New Thames bridge at Reading

The Secretary of State for Transport has upheld the approval for a pedestrian/cycle bridge across the River Thames at Reading.

The controversial scheme involves building the crossing between Reading Bridge and Fry’s Island. It will link Christchurch Meadows on the left bank with the towpath on the right, the town side.

In April there was concern raised about felling 30 year old trees on the meadows and  a Green councillor raised objections.

The Thames Path will gain little except more local walkers enjoying a circular walk from Caversham.

Enderby Wharf: Uncertain future

There is growing concern in Greenwich about the future of Enderby Wharf on the Greenwich Peninsula.

This is where the world’s first telegraph cables were made enabling people to send and receive messages in minutes rather than days or weeks.

Much of the wharf is being redeveloped by Barratt Homes and the focus of concern is the future of Enderby House which was built in about 1835 by Charles and George Enderby.

Elizabeth Enderby was the mother of General Gordon of Khartoum who spent his last night in England at the house.

Updates on the situation and consultations can be found on a new Enderby Wharf website.

Bugsby’s Reach saved

Bugsby’s Reach, the first reach on the Thames Path, is not going to be renamed Waterman’s Reach.

The idea of marking the 5ooth anniversary of the Waterman’s Company sounded  a good idea but losing the name Bugsby’s meant losing a link with the mysterious past.

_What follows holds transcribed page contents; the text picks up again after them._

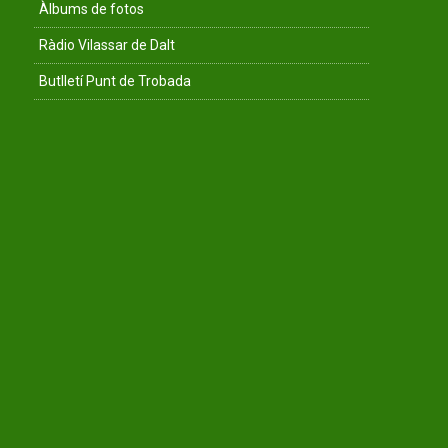
Àlbums de fotos
Ràdio Vilassar de Dalt
Butlletí Punt de Trobada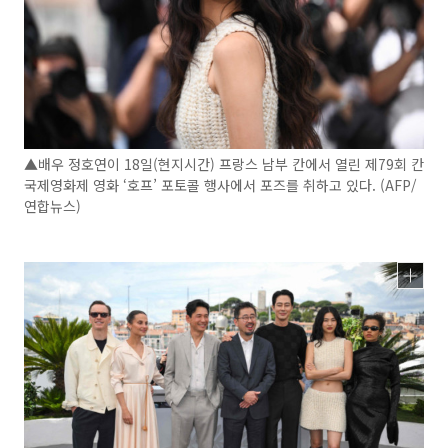
▲배우 정호연이 18일(현지시간) 프랑스 남부 칸에서 열린 제79회 칸
국제영화제 영화 ‘호프’ 포토콜 행사에서 포즈를 취하고 있다. (AFP/
연합뉴스)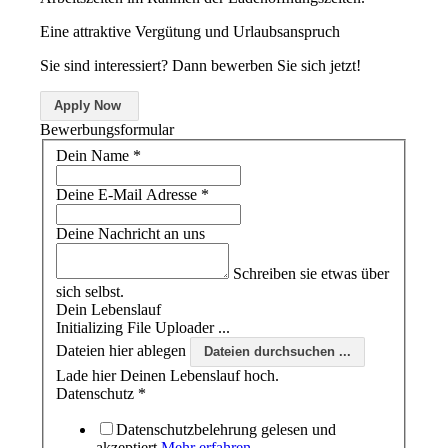
Eine attraktive Vergütung und Urlaubsanspruch
Sie sind interessiert? Dann bewerben Sie sich jetzt!
Apply Now
Bewerbungsformular
Dein Name
*
Deine E-Mail Adresse
*
Deine Nachricht an uns
Schreiben sie etwas über
sich selbst.
Dein Lebenslauf
Dateien hier ablegen
Dateien durchsuchen ...
Lade hier Deinen Lebenslauf hoch.
Datenschutz
*
Datenschutzbelehrung gelesen und
akzeptiert
Mehr erfahren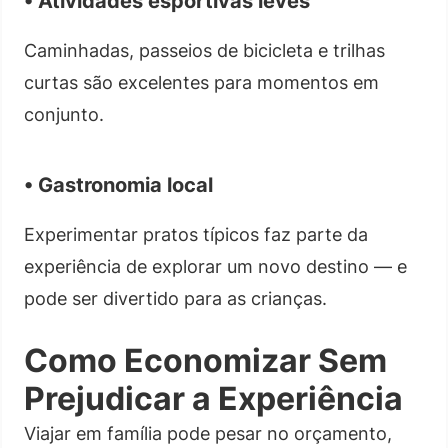
• Atividades esportivas leves
Caminhadas, passeios de bicicleta e trilhas
curtas são excelentes para momentos em
conjunto.
• Gastronomia local
Experimentar pratos típicos faz parte da
experiência de explorar um novo destino — e
pode ser divertido para as crianças.
Como Economizar Sem
Prejudicar a Experiência
Viajar em família pode pesar no orçamento,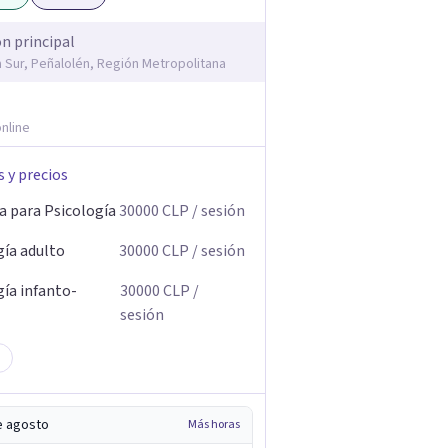
ón principal
la Sur, Peñalolén, Región Metropolitana
nline
s y precios
a para Psicología
30000
CLP
/ sesión
gía adulto
30000
CLP
/ sesión
gía infanto-
30000
CLP
/
sesión
e agosto
Más horas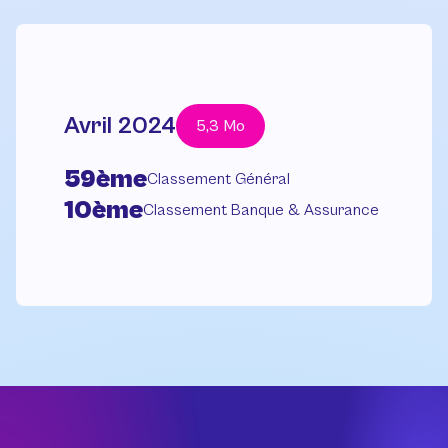
Avril 2024
5,3 Mo
59ème
Classement Général
10ème
Classement Banque & Assurance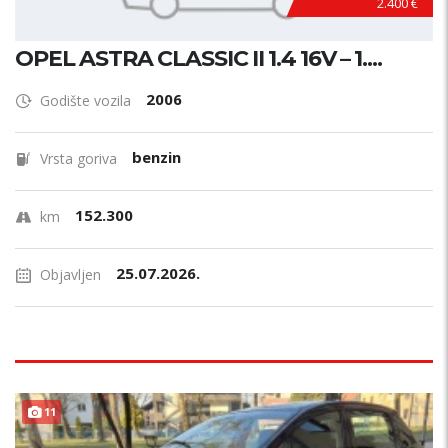
2.400 €
OPEL ASTRA CLASSIC II 1.4 16V – 1....
2006
Godište vozila
benzin
Vrsta goriva
152.300
km
25.07.2026.
Objavljen
11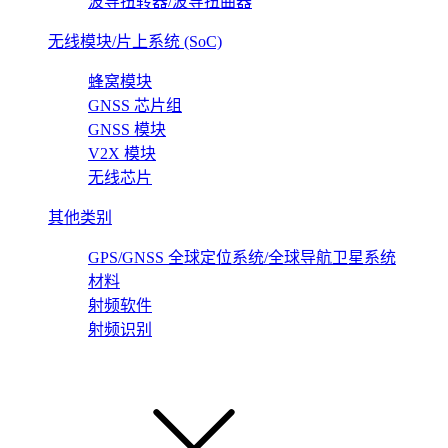
波导扭转器/波导扭曲器
无线模块/片上系统 (SoC)
蜂窝模块
GNSS 芯片组
GNSS 模块
V2X 模块
无线芯片
其他类别
GPS/GNSS 全球定位系统/全球导航卫星系统
材料
射频软件
射频识别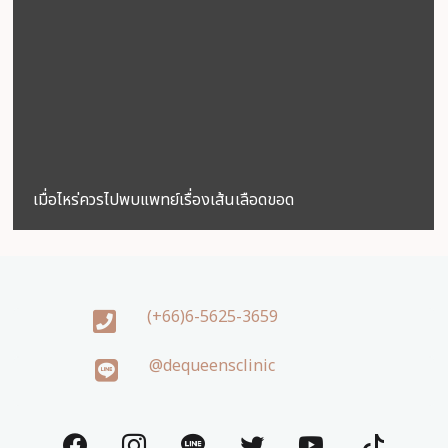
เมื่อไหร่ควรไปพบแพทย์เรื่องเส้นเลือดขอด
(+66)6-5625-3659
@dequeensclinic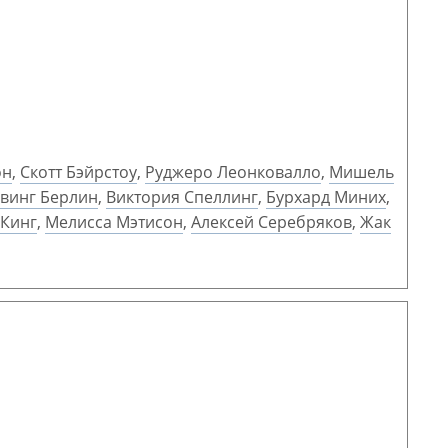
он
,
Скотт Бэйрстоу
,
Руджеро Леонковалло
,
Мишель
винг Берлин
,
Виктория Спеллинг
,
Бурхард Миних
,
 Кинг
,
Мелисса Мэтисон
,
Алексей Серебряков
,
Жак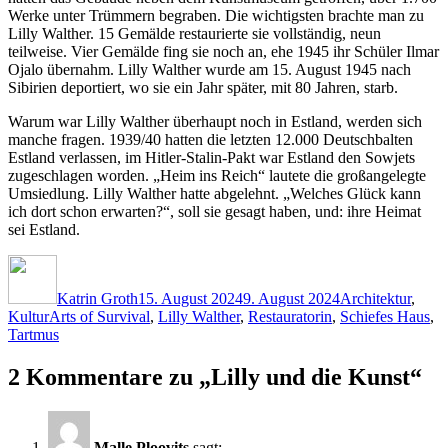
Werke unter Trümmern begraben. Die wichtigsten brachte man zu
Lilly Walther. 15 Gemälde restaurierte sie vollständig, neun
teilweise. Vier Gemälde fing sie noch an, ehe 1945 ihr Schüler Ilmar
Ojalo übernahm. Lilly Walther wurde am 15. August 1945 nach
Sibirien deportiert, wo sie ein Jahr später, mit 80 Jahren, starb.
Warum war Lilly Walther überhaupt noch in Estland, werden sich
manche fragen. 1939/40 hatten die letzten 12.000 Deutschbalten
Estland verlassen, im Hitler-Stalin-Pakt war Estland den Sowjets
zugeschlagen worden. „Heim ins Reich“ lautete die großangelegte
Umsiedlung. Lilly Walther hatte abgelehnt. „Welches Glück kann
ich dort schon erwarten?“, soll sie gesagt haben, und: ihre Heimat
sei Estland.
Autor
Veröffentlicht
Kategorien
am
Katrin Groth
15. August 2024
9. August 2024
Architektur
,
Schlagwörter
Kultur
Arts of Survival
,
Lilly Walther
,
Restauratorin
,
Schiefes Haus
,
Tartmus
2 Kommentare zu „Lilly und die Kunst“
Malle Ploovits
sagt: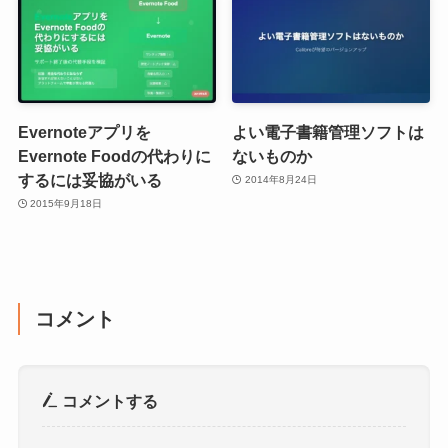
Evernoteアプリを
よい電子書籍管理ソフトは
Evernote Foodの代わりに
ないものか
するには妥協がいる
2014年8月24日
2015年9月18日
コメント
コメントする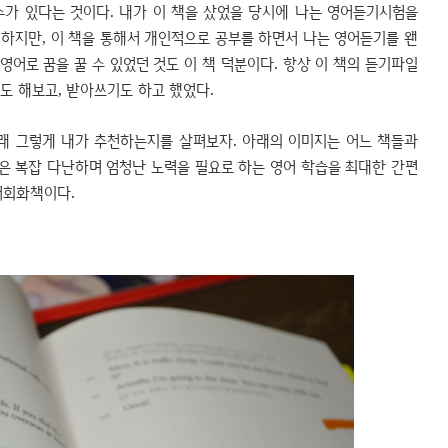
수가 있다는 것이다. 내가 이 책을 샀었을 당시에 나는 영어듣기시험을
. 하지만, 이 책을 통해서 개인적으로 공부를 하면서 나는 영어듣기를 왠
영어로 꿈을 꿀 수 있었던 것도 이 책 덕분이다. 항상 이 책의 듣기파일
말도 해보고, 받아쓰기도 하고 했었다.
래 그렇게 내가 추천하는지를 살펴보자. 아래의 이미지는 어느 책들과
은 복잡 다난하며 엄청난 노력을 필요로 하는 영어 학습을 최대한 간편
어회화책이다.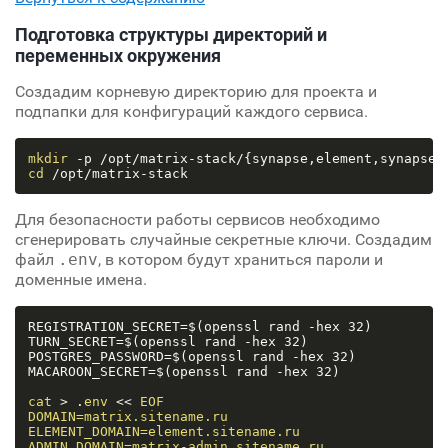
Подготовка структуры директорий и
переменных окружения
Создадим корневую директорию для проекта и
подпапки для конфигураций каждого сервиса.
mkdir
cd
Для безопасности работы сервисов необходимо
сгенерировать случайные секретные ключи. Создадим
файл
.env
, в котором будут храниться пароли и
доменные имена.
REGISTRATION_SECRET=$(openssl rand -hex 32)

TURN_SECRET=$(openssl rand -hex 32)

POSTGRES_PASSWORD=$(openssl rand -hex 32)

MACAROON_SECRET=$(openssl rand -hex 32)

cat
 > .
env
 << 
EOF

DOMAIN=matrix.sitename.ru

ELEMENT_DOMAIN=element.sitename.ru

ADMIN_DOMAIN=matrix-admin.sitename.ru
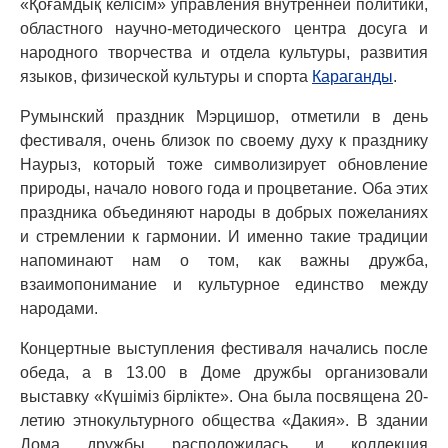
«Қоғамдық келісім» управления внутренней политики,
областного научно-методического центра досуга и
народного творчества и отдела культуры, развития
языков, физической культуры и спорта
Караганды
.
Румынский праздник Мэрцишор, отметили в день
фестиваля, очень близок по своему духу к празднику
Наурыз, который тоже символизирует обновление
природы, начало нового года и процветание. Оба этих
праздника объединяют народы в добрых пожеланиях
и стремлении к гармонии. И именно такие традиции
напоминают нам о том, как важны дружба,
взаимопонимание и культурное единство между
народами.
Концертные выступления фестиваля начались после
обеда, а в 13.00 в Доме дружбы организовали
выставку «Күшіміз бірлікте». Она была посвящена 20-
летию этнокультурного общества «Дакия». В здании
Дома дружбы расположилась и коллекция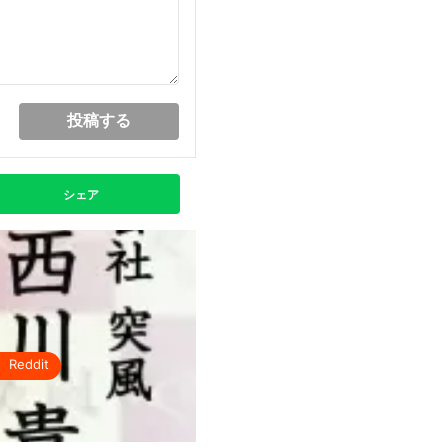
シェア
Reddit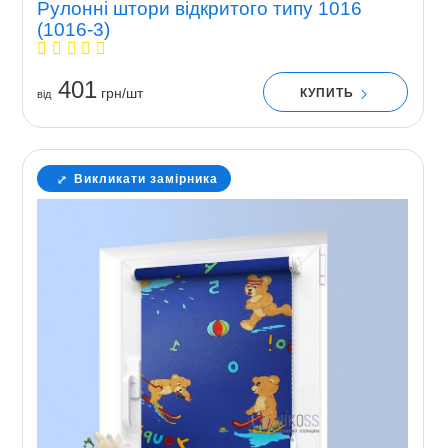
Рулонні штори відкритого типу 1016
(1016-3)
401
грн/шт
КУПИТЬ
вiд
Викликати замірника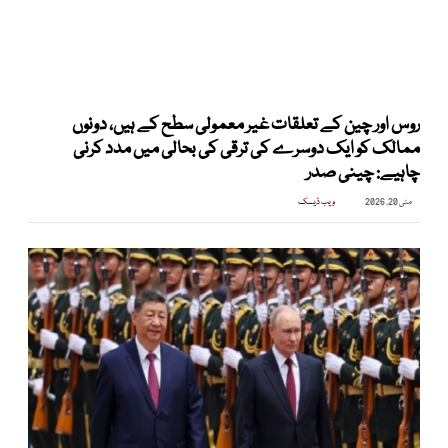
روس اور چین کے تعلقات غیر معمولی سطح کے ہیں، دونوں
ممالک کو ایک دوسرے کی ترقی کی بحالی میں مدد کرنی
چاہیے: چینی صدر
مئی 20, 2026
ویب ڈیسک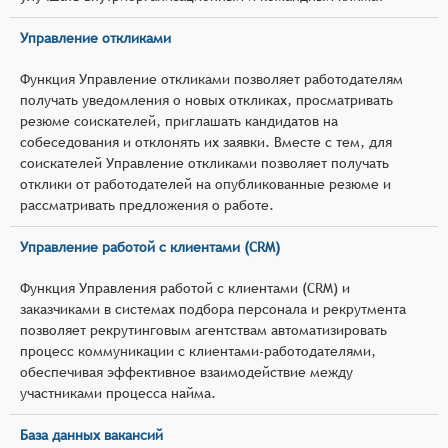
Управление откликами
Функция Управление откликами позволяет работодателям
получать уведомления о новых откликах, просматривать
резюме соискателей, приглашать кандидатов на
собеседования и отклонять их заявки. Вместе с тем, для
соискателей Управление откликами позволяет получать
отклики от работодателей на опубликованные резюме и
рассматривать предложения о работе.
Управление работой с клиентами (CRM)
Функция Управления работой с клиентами (CRM) и
заказчиками в системах подбора персонала и рекрутмента
позволяет рекрутинговым агентствам автоматизировать
процесс коммуникации с клиентами-работодателями,
обеспечивая эффективное взаимодействие между
участниками процесса найма.
База данных вакансий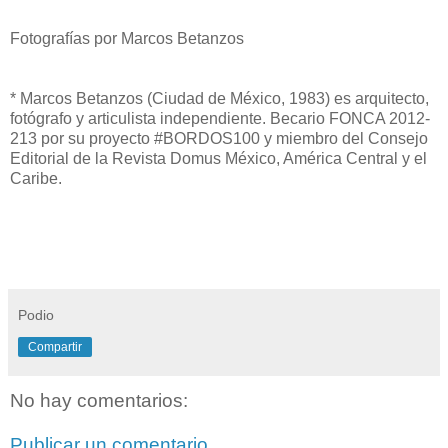
Fotografías por Marcos Betanzos
*
Marcos Betanzos (Ciudad de México, 1983) es arquitecto,
fotógrafo y articulista independiente. Becario FONCA 2012-
213 por su proyecto #BORDOS100 y miembro del Consejo
Editorial de la Revista
Domus México, América Central y el
Caribe.
Podio
Compartir
No hay comentarios:
Publicar un comentario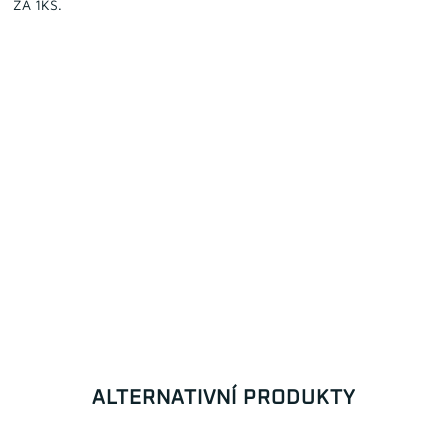
ZA 1KS.
ALTERNATIVNÍ PRODUKTY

The move was first reported announced last year by the Port of London Authority and the consultation in March this year.

It’s a welcome and surprise decision. It is also surprising that only 47 people responded to the consultation.

The decision notice has been issued by the PLA.

Walking is popular and healthy

A  report by the Sport and Recreation Alliance confirms that outdoor recreation is the UK’s favourite pastime.

The Reconomics report reveals:

People spending their day enjoying outdoor recreation spent £21 billion in 2012/13
Walking tourism supports almost a quarter of a million jobs
Outdoor recreation can make a significant contribution to tackling the cost of looking after unfit people.

Key proposals for government action also published by the Alliance includes a call for better public transport in rural areas.

The announcement, made on Wednesday 12 June at Westminster just yards from the Thames Path, is supported by British Mountaineering Council, Campaign for National Parks, English Outdoor Council, Living Streets, Open Spaces Society, Outdoor Industries Association (Britain on Foot campaign), Ramblers, Sport and Recreation Alliance, Wild Network and the Youth Hostel Association.